Congratulations to Lexpatriate and Henry Clay High School alum Archie Borders on getting the $44,000 Kickstarter funded for his upcoming movie, Pleased to Meet Me, which begins filming in Louisville in a few weeks (starring X’s John Doe, Aimee Mann, and Loudon Wainwright).
“We wanted rock stars who could act, not actors trying to be rock stars. Some things you just can’t fake.”
That’s what Louisville director and screenwriter Archie Borders tells us in his Kickstarter video for “Pleased To Meet Me,” a feature film starring John Doe (Of X, The Knitters and The Flesh Eaters), Loudon Wainwright, and Aimee Mann in an extended narrative of Starlee Kine’s “This American Life” classic known as “Everybody Speaks Elton John.”
So Borders (a Lexpatriate and Henry Clay High School alum) got real rock stars — and good ones — and though he has most of the funding for his project, he is raising $44,000 on Kickstarter for equipment rental, post production costs, and most admirably, actual pay for PAs.
Watch the Kickstarter video for “Pleased To Meet Me” here.
The story is an adaptation of the “Classifieds” episode done for “This American Life” in which Kine placed advertisements in the Chicago Reader for a group of six musicians who didn’t know one another to come together to record one song in one day. (With the underlying tension that maybe “this could be something big.”)
What comes out is ego, confrontation, self-doubt, self-knowledge, collaboration and the universal language: “Rocket Man.”
Listen to the original This American Life segment here
In the feature film version, Pleased to Meet Me, Borders explains, the premise is much the same.
An aging punk rocker (John Doe) gets a chance at possible fame redux doing a similar classifieds exercise with an group of “Six Complete Unknowns” and his former producer who also happens to his former love — played by Aimee Mann.
With the title echoing a major label endeavor (this could be something big) by that one Minneapolis band, the underlying question may be: Are we talking about the Replacements here?
Borders doesn’t say.

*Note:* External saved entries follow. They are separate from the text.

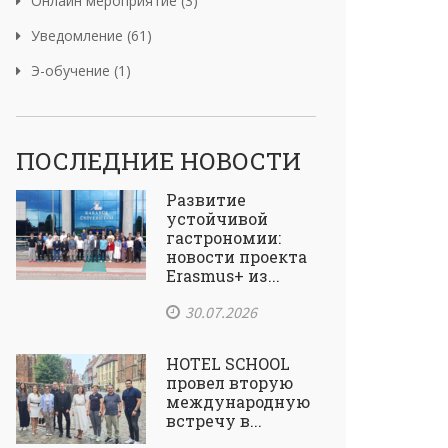
Онлайн мероприятие (3)
Уведомление (61)
Э-обучение (1)
ПОСЛЕДНИЕ НОВОСТИ
Развитие
устойчивой
гастрономии:
новости проекта
Erasmus+ из...
30.07.2026
HOTEL SCHOOL
провел вторую
международную
встречу в...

And so we don’t need to worry who is going to play Tommy Stinson. It sounds like a story that we all know happens over and over again in side sheds, practice rooms and studios from Burbank to Denton, Texas to Flatbush and if anyone can handle it, it is John Doe, Loudon Wainwright and Aimee Mann.
And if it’s The Replacements, all the better.
Also appearing in the film is Joe Henry, whose soundtrack credits include “The Devil Wears Prada” and “I’m Not There” and who is also the music supervisor for “Pleased To Meet Me”s soundtrack — which may be, well, great.
Borders, from his work, and from local reports from those who have worked for him, is director/producer who gets right at his vision and runs a professional set. He was a regular Ace contributing film critic in the 90s.
Borders wrote and directed “Paper Cut,” about three college grads who start “Gonzo,” an alternative newspaper. He was a producer on “The Grey,” a recent award-winning Kentucky film about a little boy’s introduction to the frightening home culture of cockfighting. (The success of “The Grey” gave rise to “Bloodworth” for another Kentucky filmmaker.) And Borders was a producer on “100 Proof,” the Sundance-honored film that is a thinly-fictionalized re-telling of the true tale of La Fonda Fay Foster and Tina Marie Hickey Powell, and their night of multi-modal murder in Lexington.
The Kickstarter campaign for $44,000 had raised $2,300ish on its first day and will run through mid-August. And with that number for all those goals, you can be pretty certain they won’t be hiring a Strada crane with it.